Tuesday, June 26, 2007


This is my 200th post. Well, give or take a few since I deleted some test posts back in the day. This is not really a cause for celebration, but I decided to remodel my blog with a new theme.

I spent the early part of my mornings tweaking an existing theme, Erudite, from Jashan (I Blog - You Blog). I was having trouble with longer post titles cramming together, and found out that the only practicable fix was to widen the line width of the post body. So you will notice that lines in posts are a little far apart, but it is necessary for the occasional long title whenever my brain cooks up some esoteric title. I was never good at headline making during my school paper days.

I hope that someone would come and give me tips on optimizing the current design.

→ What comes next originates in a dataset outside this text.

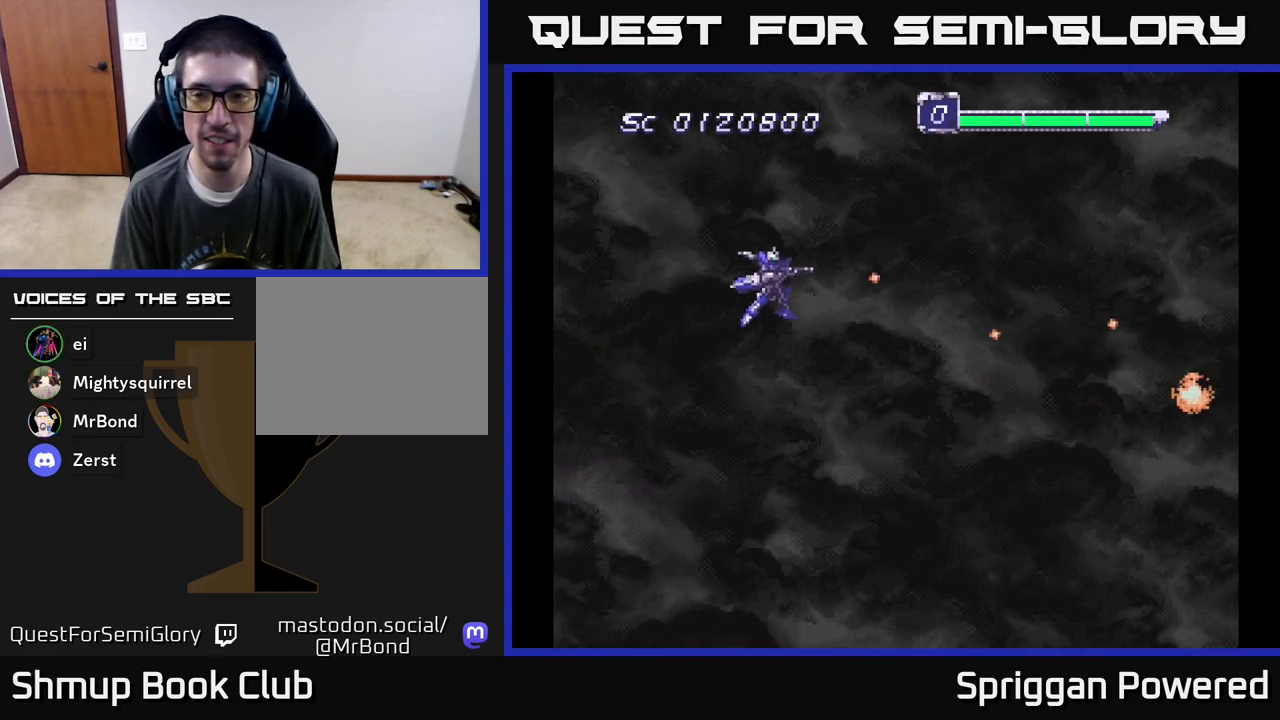
{"buttons": ["A", "DPAD_DOWN", "DPAD_LEFT"], "events": [[17, "A", "down"], [117, "A", "up"], [200, "A", "down"], [333, "A", "up"], [367, "DPAD_LEFT", "down"], [417, "A", "down"], [433, "DPAD_UP", "up"], [450, "DPAD_DOWN", "down"]]}
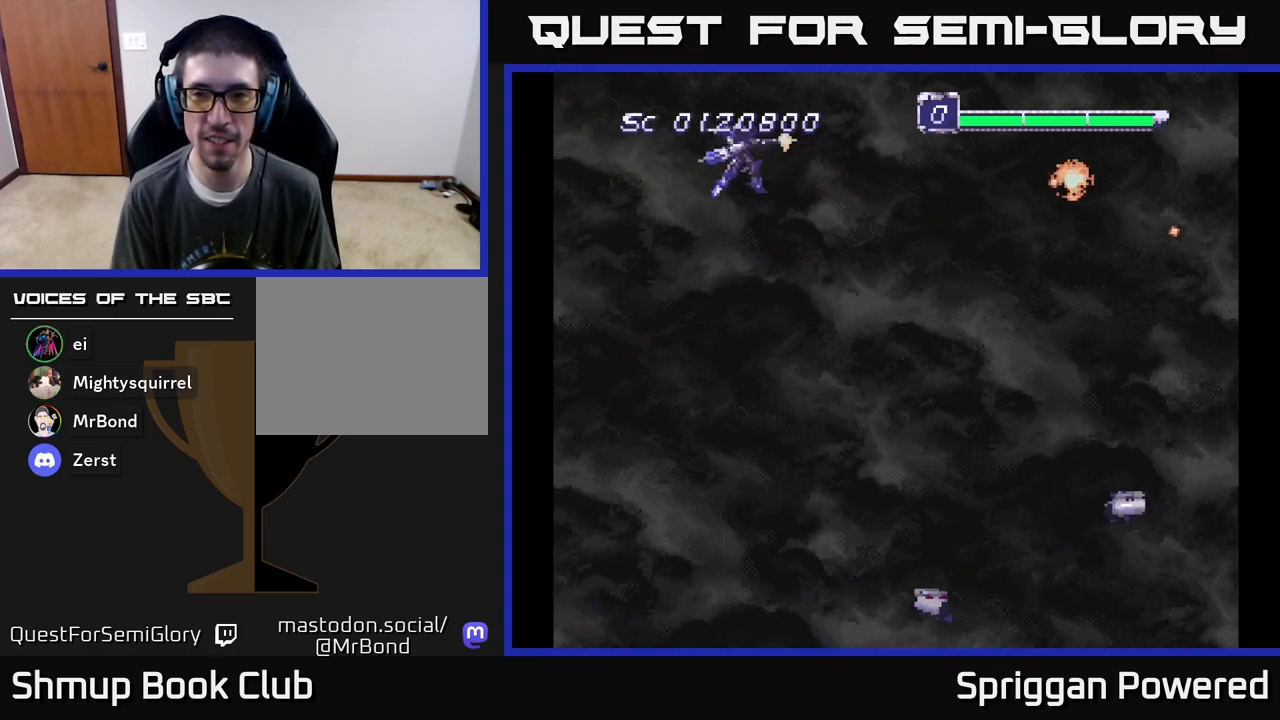
{"buttons": ["DPAD_DOWN"], "events": [[17, "DPAD_LEFT", "up"], [50, "A", "up"], [117, "A", "down"], [250, "A", "up"], [333, "A", "down"], [450, "A", "up"]]}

But for now, or at least 200 more posts, this design would serve its purpose. Featured above are Rei's Unit 00 from Neon Genesis Evangelion and Chii from CHOBITS.

Last Wednesday I was able to obtain the much coveted Iloilo City Police Clearance. Something good happens after all the effort, and I usually forget to be grateful; but this time, I am truly happy that all those walking and asking around amounted to something after all.

I am working on a lot of things right now, and in part to quell the criticism that blogs are being made as personal diaries, I am not going to disclose plans that may not come to fruition. However I can say that I won't be seeing the inside of a hospital for now. You could say that I am hanging up my stethoscope for the moment.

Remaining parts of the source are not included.